In honor of Sunshine Week, yesterday we reviewed what EFF’s Freedom of Information Act requests revealed in the past year. Today, we’ll take a look at the FOIA lawsuits we filed last year and the information we hope the suits will provide.

Secret Interpretation and Use of the Patriot Act

On the 10th anniversary of the Patriot Act, EFF sued the Justice Department for its refusal to release information concerning the controversial provision of the PATRIOT Act known as Section 215. In early 2011, multiple Senators warned that the FBI believed Section 215 allowed them “unfettered” access to innocent Americans’ private data, like “a cellphone company’s phone records” in bulk form. "When the American people find out about how their government has secretly interpreted the Patriot Act,” said Wyden on the Senate floor in May, “they are going to be stunned and they are going to be angry.” Unfortunately, the Senators could not give further details since the Justice Department interpretation was classified.

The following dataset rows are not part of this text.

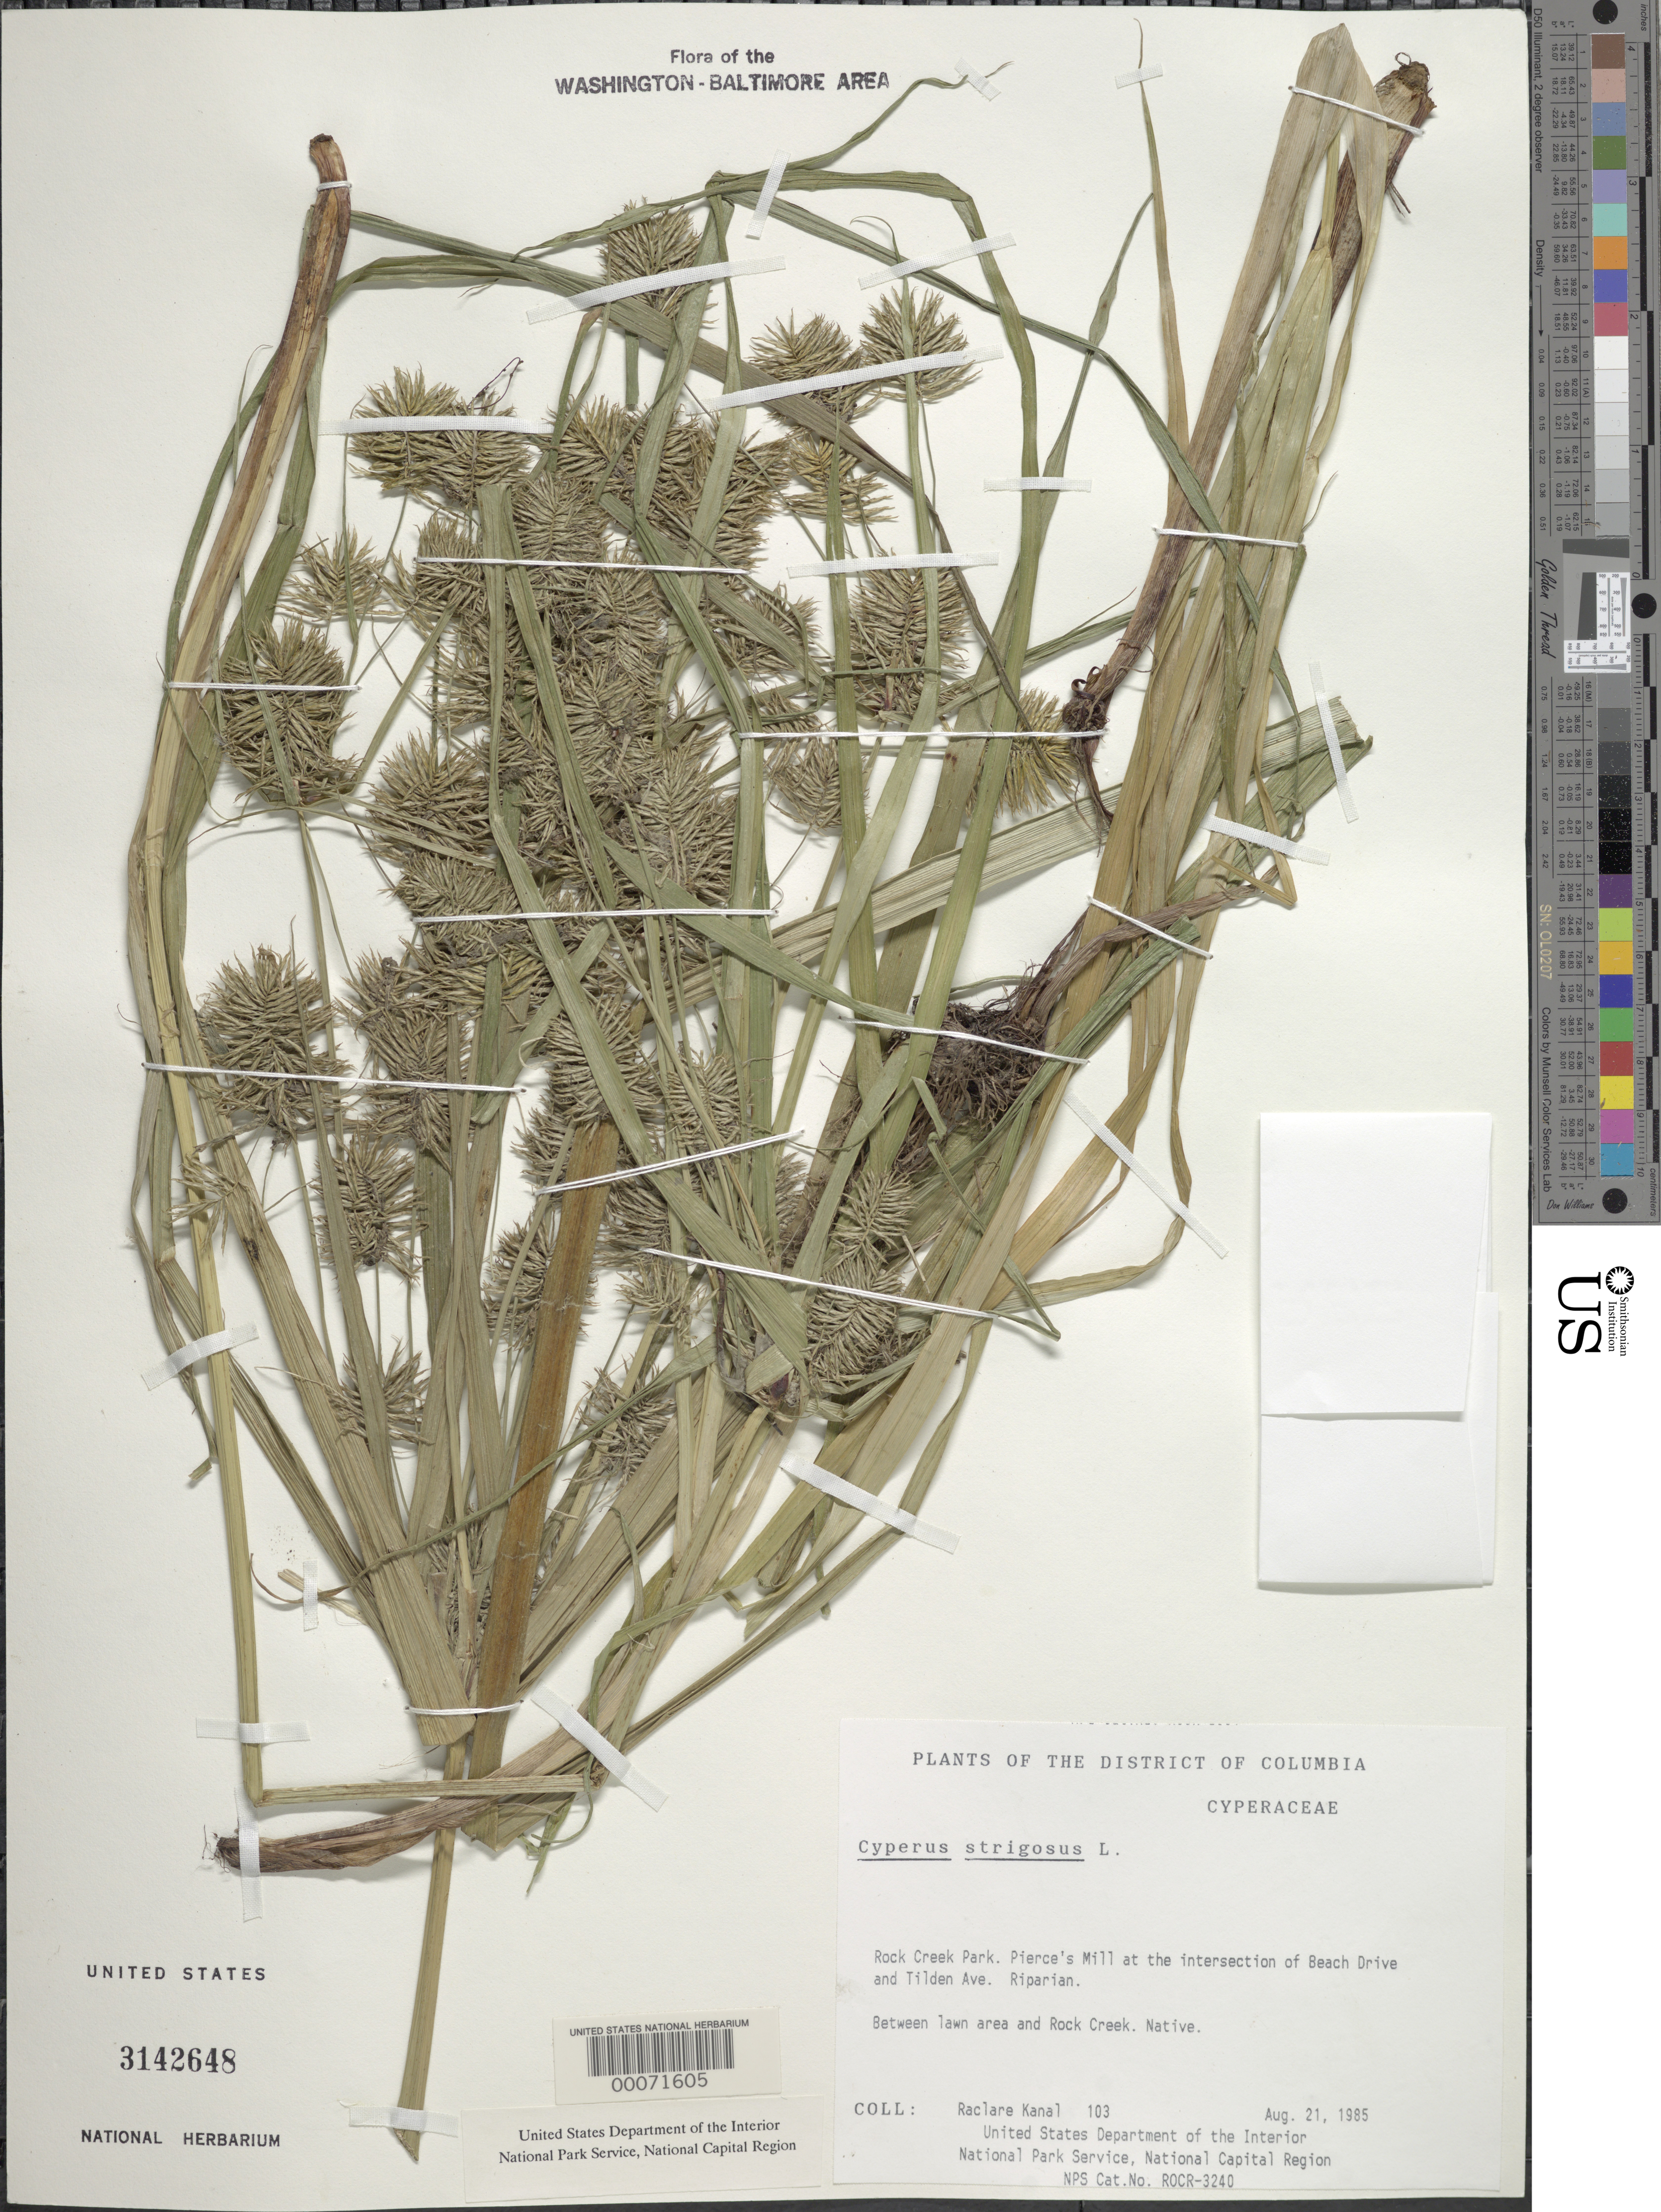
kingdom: Plantae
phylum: Tracheophyta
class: Liliopsida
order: Poales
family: Cyperaceae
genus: Cyperus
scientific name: Cyperus strigosus L.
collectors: R. Kanal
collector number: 103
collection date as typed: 21 Aug 1985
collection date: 1985-08-21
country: United States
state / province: District of Columbia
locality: Rock Creek Park, Pierce's Mill Rock Creek Park & vicinity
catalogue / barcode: US 3142648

After receiving no response to our FOIA request, EFF (and the ACLU in a separate case) sued the Justice Department demanding the release of DOJ’s secret interpretation and information concerning how the federal government is using Section 215. The DOJ released their first batch of documents in the case yesterday, and as the ACLU noted, the DOJ has confirmed they in fact do have a secret interpretation of the law. EFF will have more on the document release shortly. 

Drones

Last month, Congress passed a bill allowing the FAA to authorize more domestic drone flights in the United States. The agency estimated a staggering 30,000 drones could be flying in around the United States by 2020.

EFF staff attorney Jennifer Lynch explained the capabilities of surveillance drones in January:

Drones are capable of highly advanced and almost constant surveillance, and they can amass large amounts of data. They carry various types of equipment including live-feed video cameras, infrared cameras, heat sensors, and radar. Some newer drones carry super high resolution “gigapixel” cameras that can “track people and vehicles from altitudes above 20,000 feet[,] . . . [can] monitor up to 65 enemies of the State simultaneously[, and] . . . can see targets from almost 25 miles down range.” Predator drones can eavesdrop on electronic transmissions, and one drone unveiled at DEFCON last year can crack Wi-Fi networks and intercept text messages and cell phone conversations—without the knowledge or help of either the communications provider or the customer. Drones are also designed to carry weapons, and some have suggested that drones carrying weapons such as tasers and bean bag guns could be used domestically.

Yet before Congress passed the law, the FAA had already been authorizing drone flights for a variety of law enforcement agencies. The FAA refused to make any information available to the public about who specifically has obtained these authorizations or for what purposes. On January 10, EFF sued the Department of Transportation and FAA for the information.

The use of surveillance drones could dramatically alter the legal and technical landscape for privacy in the United States, and the FAA should not be permitted to shield from the public information concerning the use of drones within our borders. The FAA should be required to follow the law and release this information immediately.

Secret Surveillance Memo

In May 2011, EFF filed a lawsuit against the Justice Department to demand the release of a secret legal memo used to justify FBI access to Americans' telephone records without any legal process or oversight.

As we stated at the time, “A report released last year by the DOJ's own Inspector General revealed how the FBI, in defending its past violations of the Electronic Communications Privacy Act (ECPA), had come up with a new legal argument to justify secret, unchecked access to private telephone records. According to the report, the DOJ's Office of the Legal Counsel (OLC) had issued a legal opinion agreeing with the FBI's theory.”

EFF suspects that the FBI and OLC wrongly concluded that, when conducting national security investigations, government officials are free to obtain records of Americans' communications without legal process, despite clear federal privacy laws to the contrary. EFF is litigating the case so the public knows and understands how the DOJ has interpreted federal surveillance and privacy laws. 

FBI’s Plan to Expand Federal Surveillance Laws

In early 2011, EFF received documents in response to a 2-year old FOIA request for information on the FBI’s "Going Dark" program, an initiative to increase the FBI's authority over electronic surveillance. The documents—the first ones we received from a lawsuit filed in 2010—detail a fully-formed and well-coordinated plan to expand existing surveillance laws and develop new ones. But these documents represent only a small fraction of the documents we expect to receive in response to this and a more recent FOIA request.

However, the lawsuit is not over. EFF is currently in the middle of summary judgment briefing in this FOIA lawsuit, where we will be arguing that the government is improperly withholding information from almost 3,000 pages of records that could explain to the American public how the FBI, DOJ and DEA have been pushing to expand federal electronic surveillance laws over the last few years.

We first heard about the FBI’s Going Dark program in 2009, when the agency’s Congressional budget request included an additional $9 million to fund the program (on top of the $233.9 million it already received). Late last year, the New York Times linked the program to a plan to expand federal surveillance laws like the Communications Assistance to Law Enforcement Act (CALEA). We issued FOIA requests to the FBI in 2009 for information on Going Dark and in 2010 for information on the agency’s plans to update CALEA.